В конце концов мы выбрели на большую и уже очень оживленную улицу, где в свете ночных фонарей, которому падающий снег придавал сказочный вид, буксовали автомобили, исполняя в тумане балет фар и габаритных огней. Одинокие такси, окрашенные в кислотные цвета, ядовито-зеленый и оранжевый с металлическим блеском, степенно плыли в супе из грязи и талого снега, тихо хлюпавшего под шинами. При каждом нажатии на тормоз на машинах сзади зажигались огоньки, отбрасывая драматические красные отсветы. Повсюду на монотонной серости еще подернутых мглой фасадов сияли, сплетаясь, неоновые вывески, наскакивали друг на друга бегущие строки, вернее столбцы, где среди загадочных иероглифов попадались и знакомые буквы; так, гигантская реклама, укрепленная на боку нависающей над улицей металлической лестницы, привлекала взор захватывающим душу наказом: ЖИТЬ. Многие магазины и кафе уже открылись, по тротуару текла поспешающая толпа, она, казалось, лилась неукротимым, нескончаемым потоком, колыхаясь капюшонами, у кого темными, у кого прозрачными, куртками, плащами и зонтами. Растворившись в толпе, мы плыли по течению под нашим хлипким прозрачным зонтиком, и несуразность наших нарядов в эдакий снегопад — я в футболке, а Мари в коллекционном платье, бледно-розовых кожаных шлепанцах да еще с недавних пор в толстых теннисных носках — привлекла лишь несколько брошенных украдкой взглядов.

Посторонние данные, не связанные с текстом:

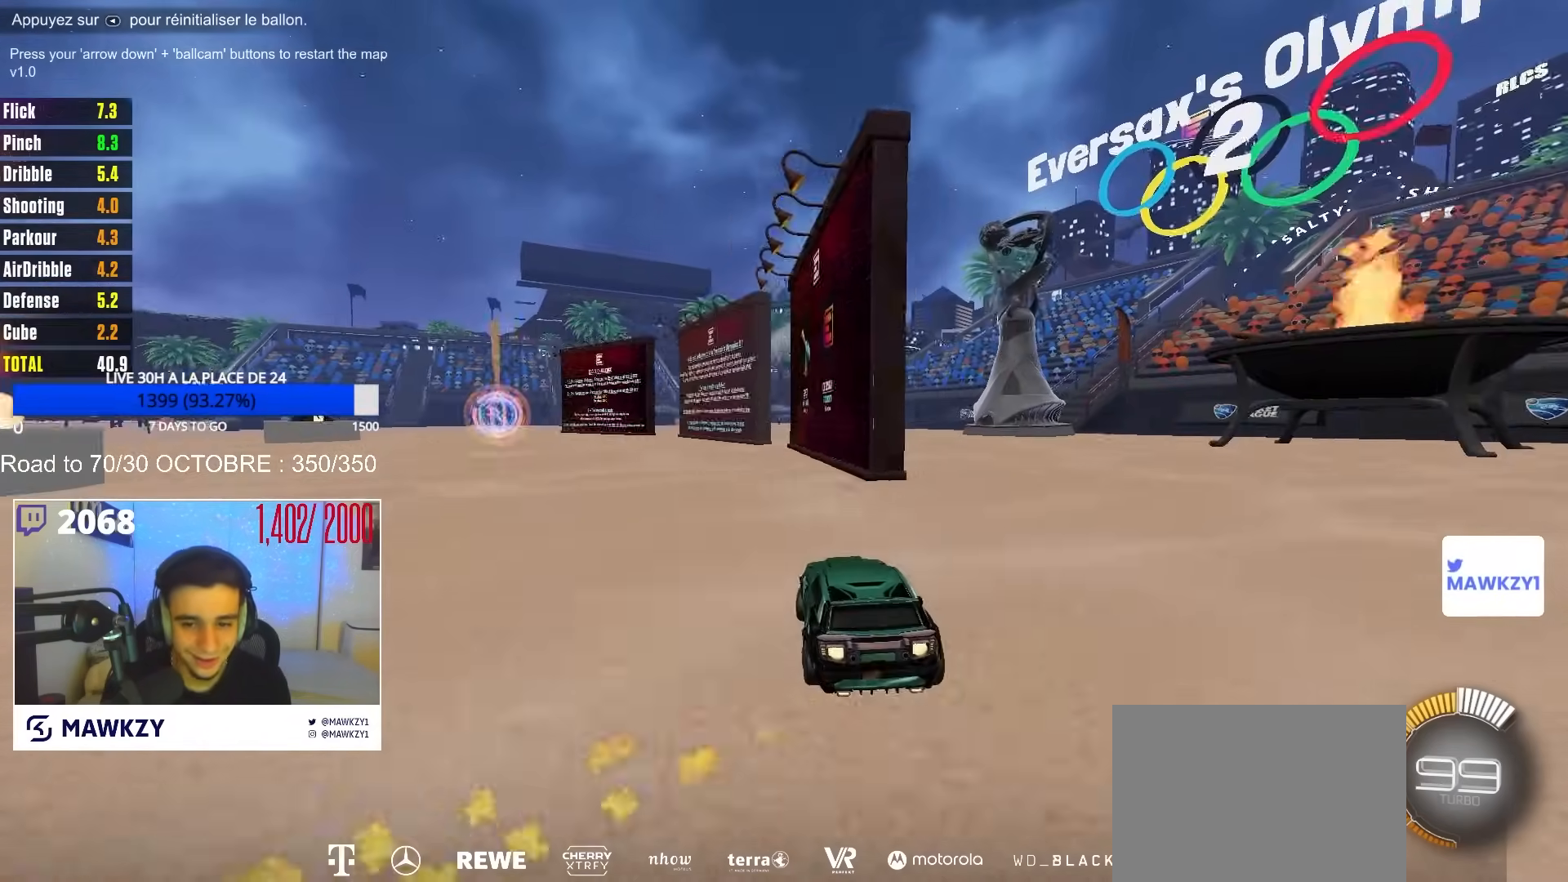
{"buttons": ["B", "X"], "left_stick": "down", "right_stick": "center", "events": [[167, "left_stick", "left"], [233, "left_stick", "down-left"], [500, "left_stick", "down"]]}
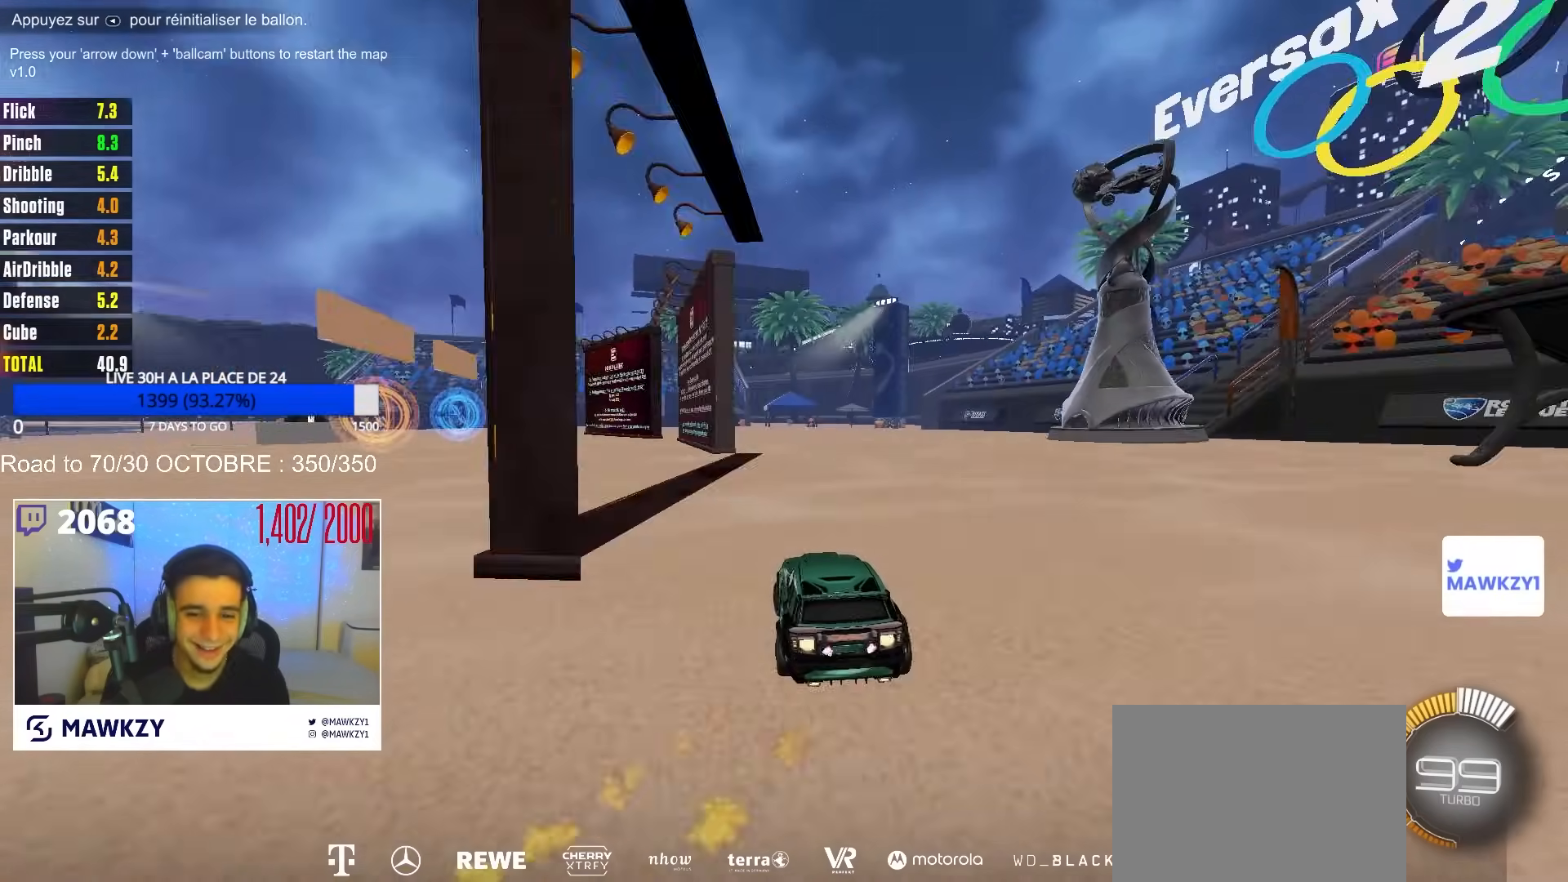
{"buttons": ["B", "X"], "left_stick": "right", "right_stick": "center", "events": [[17, "left_stick", "right"], [217, "left_stick", "left"], [417, "left_stick", "right"]]}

Далее произошел незначительный инцидент, который мог бы остаться вовсе без последствий, однако, учитывая нашу безмерную усталость, спровоцировал кризис, короткий, но исключительно острый. Я шагнул к краю тротуара, чтобы в потоке машин отловить такси (даже если мы находились всего в нескольких минутах ходьбы от гостиницы, я предпочитал поскорее закончить прогулку), и одно из них, мгновенно повинуясь моему жесту, покинуло центральный ряд и подкатило к нам, автоматически распахнув заднюю дверцу. Держа раскрытый зонтик снаружи, я просунул голову в кабину — что было несомненной ошибкой, лучше бы я сразу сел — и сообщил водителю название гостиницы, два или три раза повторив адрес, указанный на имевшейся у меня визитной карточке: 2–7–2, Ниси-Синдзюку, Синдзюку-ку. Водитель, невозмутимый за своей прозрачной загородкой, оценил меня с одного взгляда — акцент, рожа, костюм — и, беспомощно улыбнувшись, дал отворот без суда и следствия, дверца сама собой захлопнулась перед самым моим носом, автомобиль тронулся в туман, оставив меня на тротуаре сетовать на мое невезение.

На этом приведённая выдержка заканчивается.